Entreprenante found herself becalmed off the Spanish coast near Castle Ferro, between Málaga and Cape De Gatt on the morning of 12 December 1810. Whilst she was lying there, four French lateen-rigged privateers came out to attack her. One of the French vessels had eight guns, including two long 18-pounder guns, and 75 men. The second had five guns and a crew of 45 men. The last two each had two guns and crews of 25 men. Entreprenante was short-handed, having on board only 33 men.

Two of the privateers passed under Entreprenantes stern while the other two stood off her starboard bow and quarter. The ensuing battle lasted for four hours until the French retreated, having suffered heavy damage. During the action Entreprenante had lost her topmast and had two starboard guns disabled. She had also repulsed three attempts at boarding during which she had one man killed and ten wounded.

==Capture of the Saint Joseph==
Entreprenante remained off the Spanish coast into 1811. On 22 April she captured the American merchant ship Hannah and her cargo.
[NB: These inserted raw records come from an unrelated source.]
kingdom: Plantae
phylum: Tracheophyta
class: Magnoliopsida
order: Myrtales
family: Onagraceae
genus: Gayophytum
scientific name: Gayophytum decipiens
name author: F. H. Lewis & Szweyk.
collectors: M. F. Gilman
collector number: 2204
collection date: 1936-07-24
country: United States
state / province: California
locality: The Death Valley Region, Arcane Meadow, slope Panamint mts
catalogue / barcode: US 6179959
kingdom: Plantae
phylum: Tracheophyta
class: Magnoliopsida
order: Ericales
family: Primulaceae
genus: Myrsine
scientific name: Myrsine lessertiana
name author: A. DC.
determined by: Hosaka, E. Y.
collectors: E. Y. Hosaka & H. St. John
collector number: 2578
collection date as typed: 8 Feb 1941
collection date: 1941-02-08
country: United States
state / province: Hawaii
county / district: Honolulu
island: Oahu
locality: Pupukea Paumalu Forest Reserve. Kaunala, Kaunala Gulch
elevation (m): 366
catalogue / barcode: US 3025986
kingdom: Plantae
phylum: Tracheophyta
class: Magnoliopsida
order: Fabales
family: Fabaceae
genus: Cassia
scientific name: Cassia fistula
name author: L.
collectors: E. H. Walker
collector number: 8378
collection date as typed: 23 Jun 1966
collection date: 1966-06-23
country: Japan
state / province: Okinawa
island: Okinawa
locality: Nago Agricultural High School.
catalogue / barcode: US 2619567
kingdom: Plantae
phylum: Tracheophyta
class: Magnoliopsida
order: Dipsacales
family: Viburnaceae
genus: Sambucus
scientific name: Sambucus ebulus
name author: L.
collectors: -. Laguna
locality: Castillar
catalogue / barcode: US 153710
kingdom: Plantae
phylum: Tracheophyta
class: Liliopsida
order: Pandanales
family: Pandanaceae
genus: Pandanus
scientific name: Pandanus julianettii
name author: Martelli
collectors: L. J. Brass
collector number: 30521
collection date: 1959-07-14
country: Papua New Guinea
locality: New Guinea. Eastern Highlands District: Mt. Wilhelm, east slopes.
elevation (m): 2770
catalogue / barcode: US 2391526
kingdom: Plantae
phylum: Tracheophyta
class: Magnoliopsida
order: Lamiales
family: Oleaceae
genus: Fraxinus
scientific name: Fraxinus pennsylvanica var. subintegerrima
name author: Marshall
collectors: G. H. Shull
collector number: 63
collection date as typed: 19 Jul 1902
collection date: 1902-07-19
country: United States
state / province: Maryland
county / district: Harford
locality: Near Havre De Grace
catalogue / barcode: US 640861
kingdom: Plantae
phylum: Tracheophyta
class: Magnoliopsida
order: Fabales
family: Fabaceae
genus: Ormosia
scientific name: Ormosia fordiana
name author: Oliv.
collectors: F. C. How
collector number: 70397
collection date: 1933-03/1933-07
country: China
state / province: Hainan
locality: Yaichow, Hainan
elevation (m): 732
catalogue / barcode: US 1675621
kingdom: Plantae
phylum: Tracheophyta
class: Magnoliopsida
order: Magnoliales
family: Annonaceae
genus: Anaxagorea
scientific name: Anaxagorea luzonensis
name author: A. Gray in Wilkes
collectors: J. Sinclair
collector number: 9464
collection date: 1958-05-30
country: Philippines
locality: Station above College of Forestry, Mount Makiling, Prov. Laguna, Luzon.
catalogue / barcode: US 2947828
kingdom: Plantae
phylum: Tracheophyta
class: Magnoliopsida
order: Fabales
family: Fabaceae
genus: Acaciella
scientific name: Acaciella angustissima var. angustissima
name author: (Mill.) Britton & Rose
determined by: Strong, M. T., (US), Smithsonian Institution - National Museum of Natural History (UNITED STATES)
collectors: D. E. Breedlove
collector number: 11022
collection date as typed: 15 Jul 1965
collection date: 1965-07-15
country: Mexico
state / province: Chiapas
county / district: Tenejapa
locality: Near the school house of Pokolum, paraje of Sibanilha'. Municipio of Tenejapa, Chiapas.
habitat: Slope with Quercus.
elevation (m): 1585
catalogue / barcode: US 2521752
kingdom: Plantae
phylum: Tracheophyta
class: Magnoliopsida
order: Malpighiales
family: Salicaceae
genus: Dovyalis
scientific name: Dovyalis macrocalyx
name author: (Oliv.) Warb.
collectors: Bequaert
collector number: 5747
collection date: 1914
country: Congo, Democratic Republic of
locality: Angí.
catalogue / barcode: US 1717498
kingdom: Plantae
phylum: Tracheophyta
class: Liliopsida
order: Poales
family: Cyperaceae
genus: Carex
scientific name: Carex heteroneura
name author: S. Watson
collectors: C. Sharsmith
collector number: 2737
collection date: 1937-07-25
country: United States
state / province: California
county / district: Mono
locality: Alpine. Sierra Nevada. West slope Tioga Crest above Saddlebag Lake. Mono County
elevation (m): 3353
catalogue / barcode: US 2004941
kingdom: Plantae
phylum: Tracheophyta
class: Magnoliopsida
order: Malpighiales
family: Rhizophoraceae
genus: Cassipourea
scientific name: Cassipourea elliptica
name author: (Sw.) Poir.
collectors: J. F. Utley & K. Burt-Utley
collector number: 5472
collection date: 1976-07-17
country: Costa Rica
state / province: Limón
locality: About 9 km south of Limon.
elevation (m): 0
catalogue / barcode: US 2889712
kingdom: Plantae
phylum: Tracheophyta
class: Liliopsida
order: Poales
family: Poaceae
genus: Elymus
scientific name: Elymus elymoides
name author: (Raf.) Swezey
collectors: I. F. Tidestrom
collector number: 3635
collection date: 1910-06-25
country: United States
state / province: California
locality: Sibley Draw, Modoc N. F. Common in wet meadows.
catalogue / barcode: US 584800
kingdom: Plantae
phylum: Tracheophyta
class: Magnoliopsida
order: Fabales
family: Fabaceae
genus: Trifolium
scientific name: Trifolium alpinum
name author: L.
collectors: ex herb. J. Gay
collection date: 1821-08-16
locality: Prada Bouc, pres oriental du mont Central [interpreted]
Entreprenante next saw action on 25 April. Williams had taken her into Málaga Bay under a flag of truce to deliver a letter to the Governor, General Sabastini. Whilst on this duty, the British spotted two French privateers coming into the harbour, escorting a prize. (The privateers were two of the vessels that Entreprenante had repulsed in December 1810.) Williams collected a reply from the Governor for Lieutenant-General Colin Campbell at Gibraltar, and Entreprenante made her way out of the harbour. One privateer had already anchored off the mole, but the other and the prize were still under way. Williams closed on the privateer that was still sailing and brought her to battle. After a sharp engagement lasting 15 minutes, Entreprenante drove her on shore, severely hulled. She had been armed with six guns and had a crew of 50 men. (Note: Head money for the privateer's destruction was finally paid in late 1824. A first-class share, i.e., William's share, was worth £38 17s 1½d; a sixth-class share, i.e., an ordinary seaman's share, was worth £1 15s 10d.)

By now, the water under Entreprenantes keel was less than three fathoms (5 m) and Williams was obliged to tack. He turned his attention to the prize, and after firing a few shots, boarded her and took possession. She was the Spanish brig St. Joseph (San Jose), out of Cádiz and Gibraltar, and had been captured whilst sailing to Tarragona. Williams took her in tow and sailed her out of the harbour. Hundreds of spectators on the mole head at Málaga watched the action. Entreprenante accomplished the entire engagement without taking any casualties. This was to be Entreprenantes last action.

==Fate==
Entreprenante arrived at Plymouth on 22 March 1812 with dispatches from the Mediterranean, Gibraltar, and Cádiz. She was paid off in April 1812. Entreprenante was broken up in June 1812, after more than a decade of distinguished service.